**Extracted records:**
▬▬▬

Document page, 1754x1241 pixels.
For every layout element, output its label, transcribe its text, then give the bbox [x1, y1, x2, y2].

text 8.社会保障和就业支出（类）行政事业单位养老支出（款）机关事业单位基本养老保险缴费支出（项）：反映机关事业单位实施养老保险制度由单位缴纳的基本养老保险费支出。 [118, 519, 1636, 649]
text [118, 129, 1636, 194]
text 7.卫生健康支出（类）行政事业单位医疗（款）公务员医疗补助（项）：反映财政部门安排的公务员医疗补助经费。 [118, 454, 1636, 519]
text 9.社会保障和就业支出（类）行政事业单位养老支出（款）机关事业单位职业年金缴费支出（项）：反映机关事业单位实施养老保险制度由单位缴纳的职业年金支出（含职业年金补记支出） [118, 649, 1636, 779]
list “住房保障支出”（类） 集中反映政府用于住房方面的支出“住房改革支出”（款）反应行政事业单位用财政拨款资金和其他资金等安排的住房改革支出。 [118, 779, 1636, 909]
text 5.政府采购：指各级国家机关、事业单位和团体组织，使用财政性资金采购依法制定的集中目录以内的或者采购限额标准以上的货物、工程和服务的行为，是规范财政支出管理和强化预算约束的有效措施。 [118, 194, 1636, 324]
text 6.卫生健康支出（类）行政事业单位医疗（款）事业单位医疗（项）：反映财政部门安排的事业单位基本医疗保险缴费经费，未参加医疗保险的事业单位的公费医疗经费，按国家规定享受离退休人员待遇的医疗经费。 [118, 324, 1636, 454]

▬▬▬

Which lines of the data contain the string "text"? Copy each of them.

**Written response:**
For every layout element, output its label, transcribe its text, then give the bbox [x1, y1, x2, y2].
text 8.社会保障和就业支出（类）行政事业单位养老支出（款）机关事业单位基本养老保险缴费支出（项）：反映机关事业单位实施养老保险制度由单位缴纳的基本养老保险费支出。 [118, 519, 1636, 649]
text [118, 129, 1636, 194]
text 7.卫生健康支出（类）行政事业单位医疗（款）公务员医疗补助（项）：反映财政部门安排的公务员医疗补助经费。 [118, 454, 1636, 519]
text 9.社会保障和就业支出（类）行政事业单位养老支出（款）机关事业单位职业年金缴费支出（项）：反映机关事业单位实施养老保险制度由单位缴纳的职业年金支出（含职业年金补记支出） [118, 649, 1636, 779]
text 5.政府采购：指各级国家机关、事业单位和团体组织，使用财政性资金采购依法制定的集中目录以内的或者采购限额标准以上的货物、工程和服务的行为，是规范财政支出管理和强化预算约束的有效措施。 [118, 194, 1636, 324]
text 6.卫生健康支出（类）行政事业单位医疗（款）事业单位医疗（项）：反映财政部门安排的事业单位基本医疗保险缴费经费，未参加医疗保险的事业单位的公费医疗经费，按国家规定享受离退休人员待遇的医疗经费。 [118, 324, 1636, 454]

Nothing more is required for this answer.